Dataset items -
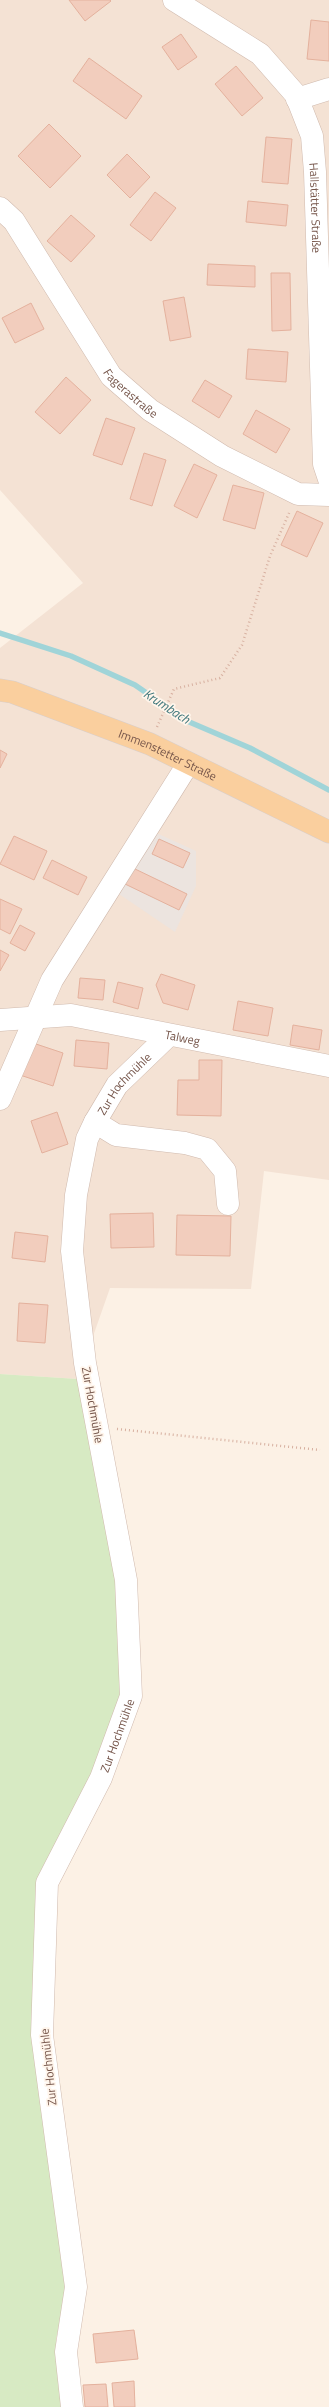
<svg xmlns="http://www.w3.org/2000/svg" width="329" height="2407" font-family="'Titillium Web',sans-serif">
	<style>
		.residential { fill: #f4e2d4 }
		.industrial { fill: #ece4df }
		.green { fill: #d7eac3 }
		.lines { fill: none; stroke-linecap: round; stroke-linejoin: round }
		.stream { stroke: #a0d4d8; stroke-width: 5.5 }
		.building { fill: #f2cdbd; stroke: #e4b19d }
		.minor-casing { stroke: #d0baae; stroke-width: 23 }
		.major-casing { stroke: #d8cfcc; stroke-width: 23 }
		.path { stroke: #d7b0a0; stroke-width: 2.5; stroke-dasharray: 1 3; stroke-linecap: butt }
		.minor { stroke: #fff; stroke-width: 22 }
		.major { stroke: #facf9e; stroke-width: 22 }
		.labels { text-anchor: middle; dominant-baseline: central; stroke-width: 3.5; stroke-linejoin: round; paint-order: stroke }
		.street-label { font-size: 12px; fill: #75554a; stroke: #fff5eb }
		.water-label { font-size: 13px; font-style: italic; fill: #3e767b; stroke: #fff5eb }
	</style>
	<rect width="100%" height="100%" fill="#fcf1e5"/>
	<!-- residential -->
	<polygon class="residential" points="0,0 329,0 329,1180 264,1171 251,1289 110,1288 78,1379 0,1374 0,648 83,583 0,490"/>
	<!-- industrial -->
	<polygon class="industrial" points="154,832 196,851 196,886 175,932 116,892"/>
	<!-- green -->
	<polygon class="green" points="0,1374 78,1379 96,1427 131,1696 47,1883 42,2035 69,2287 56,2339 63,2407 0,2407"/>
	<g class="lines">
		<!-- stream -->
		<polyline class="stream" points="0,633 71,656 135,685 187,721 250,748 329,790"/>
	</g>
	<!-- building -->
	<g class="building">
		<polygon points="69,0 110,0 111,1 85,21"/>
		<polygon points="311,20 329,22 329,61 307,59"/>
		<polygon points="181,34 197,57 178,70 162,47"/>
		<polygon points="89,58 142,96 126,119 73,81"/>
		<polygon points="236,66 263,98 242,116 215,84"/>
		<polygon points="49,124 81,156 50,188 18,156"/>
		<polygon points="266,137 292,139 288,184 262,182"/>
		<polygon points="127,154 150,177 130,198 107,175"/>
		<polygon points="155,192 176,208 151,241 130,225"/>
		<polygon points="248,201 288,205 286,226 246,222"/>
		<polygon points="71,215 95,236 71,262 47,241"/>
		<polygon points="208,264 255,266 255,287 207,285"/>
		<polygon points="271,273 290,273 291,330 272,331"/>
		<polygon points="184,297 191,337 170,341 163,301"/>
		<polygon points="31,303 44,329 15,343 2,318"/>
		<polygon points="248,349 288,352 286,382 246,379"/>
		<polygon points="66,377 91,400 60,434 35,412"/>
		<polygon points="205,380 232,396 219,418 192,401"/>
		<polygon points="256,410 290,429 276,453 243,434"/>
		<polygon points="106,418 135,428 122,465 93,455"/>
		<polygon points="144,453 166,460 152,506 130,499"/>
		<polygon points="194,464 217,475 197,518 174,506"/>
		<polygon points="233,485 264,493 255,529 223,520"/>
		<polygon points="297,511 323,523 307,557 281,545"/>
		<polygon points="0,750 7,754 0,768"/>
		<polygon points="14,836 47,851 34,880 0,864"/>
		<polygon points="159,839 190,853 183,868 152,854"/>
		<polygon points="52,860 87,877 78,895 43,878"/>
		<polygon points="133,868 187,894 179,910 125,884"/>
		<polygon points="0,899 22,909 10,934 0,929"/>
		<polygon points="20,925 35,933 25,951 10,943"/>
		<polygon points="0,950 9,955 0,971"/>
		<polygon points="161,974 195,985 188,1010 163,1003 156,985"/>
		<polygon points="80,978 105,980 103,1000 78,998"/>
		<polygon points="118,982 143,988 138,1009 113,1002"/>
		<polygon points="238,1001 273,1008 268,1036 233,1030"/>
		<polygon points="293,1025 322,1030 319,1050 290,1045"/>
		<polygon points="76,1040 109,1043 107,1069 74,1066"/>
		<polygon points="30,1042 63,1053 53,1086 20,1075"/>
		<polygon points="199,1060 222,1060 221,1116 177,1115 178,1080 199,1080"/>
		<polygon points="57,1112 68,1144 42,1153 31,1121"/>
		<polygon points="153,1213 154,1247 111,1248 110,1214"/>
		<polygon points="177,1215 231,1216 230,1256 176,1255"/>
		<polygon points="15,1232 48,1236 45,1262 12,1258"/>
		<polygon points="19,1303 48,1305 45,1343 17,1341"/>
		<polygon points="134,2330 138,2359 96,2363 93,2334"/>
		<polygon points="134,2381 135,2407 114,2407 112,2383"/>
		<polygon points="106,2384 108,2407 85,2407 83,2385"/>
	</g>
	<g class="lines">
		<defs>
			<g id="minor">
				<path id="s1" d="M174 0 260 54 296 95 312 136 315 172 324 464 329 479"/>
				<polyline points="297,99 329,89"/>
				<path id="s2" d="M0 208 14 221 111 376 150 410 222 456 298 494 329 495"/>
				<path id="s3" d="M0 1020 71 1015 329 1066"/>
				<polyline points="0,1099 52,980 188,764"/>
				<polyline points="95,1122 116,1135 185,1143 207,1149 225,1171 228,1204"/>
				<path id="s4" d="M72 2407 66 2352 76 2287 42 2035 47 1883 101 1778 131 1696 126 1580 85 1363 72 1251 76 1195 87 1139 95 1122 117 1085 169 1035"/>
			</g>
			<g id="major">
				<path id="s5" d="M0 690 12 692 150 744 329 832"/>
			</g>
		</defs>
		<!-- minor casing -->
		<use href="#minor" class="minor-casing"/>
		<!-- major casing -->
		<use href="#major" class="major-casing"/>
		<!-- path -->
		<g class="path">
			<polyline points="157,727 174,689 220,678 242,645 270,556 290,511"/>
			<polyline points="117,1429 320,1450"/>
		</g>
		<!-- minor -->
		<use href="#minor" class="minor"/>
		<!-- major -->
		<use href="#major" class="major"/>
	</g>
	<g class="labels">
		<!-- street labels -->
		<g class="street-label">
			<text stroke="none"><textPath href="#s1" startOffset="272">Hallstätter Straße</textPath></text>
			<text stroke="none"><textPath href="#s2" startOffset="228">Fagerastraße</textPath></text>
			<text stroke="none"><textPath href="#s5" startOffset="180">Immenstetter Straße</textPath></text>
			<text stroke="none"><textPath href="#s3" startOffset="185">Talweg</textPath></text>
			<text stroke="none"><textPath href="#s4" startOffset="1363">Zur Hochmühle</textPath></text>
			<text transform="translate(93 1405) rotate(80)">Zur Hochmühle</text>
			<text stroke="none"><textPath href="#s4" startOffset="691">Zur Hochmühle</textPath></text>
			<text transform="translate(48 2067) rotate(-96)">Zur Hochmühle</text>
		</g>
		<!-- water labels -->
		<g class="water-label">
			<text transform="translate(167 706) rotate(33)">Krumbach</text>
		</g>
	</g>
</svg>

What is expected - Reproduce all the records verbatim, excluding images.

Exercise answer -
<svg xmlns="http://www.w3.org/2000/svg" width="329" height="2407" font-family="'Titillium Web',sans-serif">
	<style>
		.residential { fill: #f4e2d4 }
		.industrial { fill: #ece4df }
		.green { fill: #d7eac3 }
		.lines { fill: none; stroke-linecap: round; stroke-linejoin: round }
		.stream { stroke: #a0d4d8; stroke-width: 5.5 }
		.building { fill: #f2cdbd; stroke: #e4b19d }
		.minor-casing { stroke: #d0baae; stroke-width: 23 }
		.major-casing { stroke: #d8cfcc; stroke-width: 23 }
		.path { stroke: #d7b0a0; stroke-width: 2.5; stroke-dasharray: 1 3; stroke-linecap: butt }
		.minor { stroke: #fff; stroke-width: 22 }
		.major { stroke: #facf9e; stroke-width: 22 }
		.labels { text-anchor: middle; dominant-baseline: central; stroke-width: 3.5; stroke-linejoin: round; paint-order: stroke }
		.street-label { font-size: 12px; fill: #75554a; stroke: #fff5eb }
		.water-label { font-size: 13px; font-style: italic; fill: #3e767b; stroke: #fff5eb }
	</style>
	<rect width="100%" height="100%" fill="#fcf1e5"/>
	<!-- residential -->
	<polygon class="residential" points="0,0 329,0 329,1180 264,1171 251,1289 110,1288 78,1379 0,1374 0,648 83,583 0,490"/>
	<!-- industrial -->
	<polygon class="industrial" points="154,832 196,851 196,886 175,932 116,892"/>
	<!-- green -->
	<polygon class="green" points="0,1374 78,1379 96,1427 131,1696 47,1883 42,2035 69,2287 56,2339 63,2407 0,2407"/>
	<g class="lines">
		<!-- stream -->
		<polyline class="stream" points="0,633 71,656 135,685 187,721 250,748 329,790"/>
	</g>
	<!-- building -->
	<g class="building">
		<polygon points="69,0 110,0 111,1 85,21"/>
		<polygon points="311,20 329,22 329,61 307,59"/>
		<polygon points="181,34 197,57 178,70 162,47"/>
		<polygon points="89,58 142,96 126,119 73,81"/>
		<polygon points="236,66 263,98 242,116 215,84"/>
		<polygon points="49,124 81,156 50,188 18,156"/>
		<polygon points="266,137 292,139 288,184 262,182"/>
		<polygon points="127,154 150,177 130,198 107,175"/>
		<polygon points="155,192 176,208 151,241 130,225"/>
		<polygon points="248,201 288,205 286,226 246,222"/>
		<polygon points="71,215 95,236 71,262 47,241"/>
		<polygon points="208,264 255,266 255,287 207,285"/>
		<polygon points="271,273 290,273 291,330 272,331"/>
		<polygon points="184,297 191,337 170,341 163,301"/>
		<polygon points="31,303 44,329 15,343 2,318"/>
		<polygon points="248,349 288,352 286,382 246,379"/>
		<polygon points="66,377 91,400 60,434 35,412"/>
		<polygon points="205,380 232,396 219,418 192,401"/>
		<polygon points="256,410 290,429 276,453 243,434"/>
		<polygon points="106,418 135,428 122,465 93,455"/>
		<polygon points="144,453 166,460 152,506 130,499"/>
		<polygon points="194,464 217,475 197,518 174,506"/>
		<polygon points="233,485 264,493 255,529 223,520"/>
		<polygon points="297,511 323,523 307,557 281,545"/>
		<polygon points="0,750 7,754 0,768"/>
		<polygon points="14,836 47,851 34,880 0,864"/>
		<polygon points="159,839 190,853 183,868 152,854"/>
		<polygon points="52,860 87,877 78,895 43,878"/>
		<polygon points="133,868 187,894 179,910 125,884"/>
		<polygon points="0,899 22,909 10,934 0,929"/>
		<polygon points="20,925 35,933 25,951 10,943"/>
		<polygon points="0,950 9,955 0,971"/>
		<polygon points="161,974 195,985 188,1010 163,1003 156,985"/>
		<polygon points="80,978 105,980 103,1000 78,998"/>
		<polygon points="118,982 143,988 138,1009 113,1002"/>
		<polygon points="238,1001 273,1008 268,1036 233,1030"/>
		<polygon points="293,1025 322,1030 319,1050 290,1045"/>
		<polygon points="76,1040 109,1043 107,1069 74,1066"/>
		<polygon points="30,1042 63,1053 53,1086 20,1075"/>
		<polygon points="199,1060 222,1060 221,1116 177,1115 178,1080 199,1080"/>
		<polygon points="57,1112 68,1144 42,1153 31,1121"/>
		<polygon points="153,1213 154,1247 111,1248 110,1214"/>
		<polygon points="177,1215 231,1216 230,1256 176,1255"/>
		<polygon points="15,1232 48,1236 45,1262 12,1258"/>
		<polygon points="19,1303 48,1305 45,1343 17,1341"/>
		<polygon points="134,2330 138,2359 96,2363 93,2334"/>
		<polygon points="134,2381 135,2407 114,2407 112,2383"/>
		<polygon points="106,2384 108,2407 85,2407 83,2385"/>
	</g>
	<g class="lines">
		<defs>
			<g id="minor">
				<path id="s1" d="M174 0 260 54 296 95 312 136 315 172 324 464 329 479"/>
				<polyline points="297,99 329,89"/>
				<path id="s2" d="M0 208 14 221 111 376 150 410 222 456 298 494 329 495"/>
				<path id="s3" d="M0 1020 71 1015 329 1066"/>
				<polyline points="0,1099 52,980 188,764"/>
				<polyline points="95,1122 116,1135 185,1143 207,1149 225,1171 228,1204"/>
				<path id="s4" d="M72 2407 66 2352 76 2287 42 2035 47 1883 101 1778 131 1696 126 1580 85 1363 72 1251 76 1195 87 1139 95 1122 117 1085 169 1035"/>
			</g>
			<g id="major">
				<path id="s5" d="M0 690 12 692 150 744 329 832"/>
			</g>
		</defs>
		<!-- minor casing -->
		<use href="#minor" class="minor-casing"/>
		<!-- major casing -->
		<use href="#major" class="major-casing"/>
		<!-- path -->
		<g class="path">
			<polyline points="157,727 174,689 220,678 242,645 270,556 290,511"/>
			<polyline points="117,1429 320,1450"/>
		</g>
		<!-- minor -->
		<use href="#minor" class="minor"/>
		<!-- major -->
		<use href="#major" class="major"/>
	</g>
	<g class="labels">
		<!-- street labels -->
		<g class="street-label">
			<text stroke="none"><textPath href="#s1" startOffset="272">Hallstätter Straße</textPath></text>
			<text stroke="none"><textPath href="#s2" startOffset="228">Fagerastraße</textPath></text>
			<text stroke="none"><textPath href="#s5" startOffset="180">Immenstetter Straße</textPath></text>
			<text stroke="none"><textPath href="#s3" startOffset="185">Talweg</textPath></text>
			<text stroke="none"><textPath href="#s4" startOffset="1363">Zur Hochmühle</textPath></text>
			<text transform="translate(93 1405) rotate(80)">Zur Hochmühle</text>
			<text stroke="none"><textPath href="#s4" startOffset="691">Zur Hochmühle</textPath></text>
			<text transform="translate(48 2067) rotate(-96)">Zur Hochmühle</text>
		</g>
		<!-- water labels -->
		<g class="water-label">
			<text transform="translate(167 706) rotate(33)">Krumbach</text>
		</g>
	</g>
</svg>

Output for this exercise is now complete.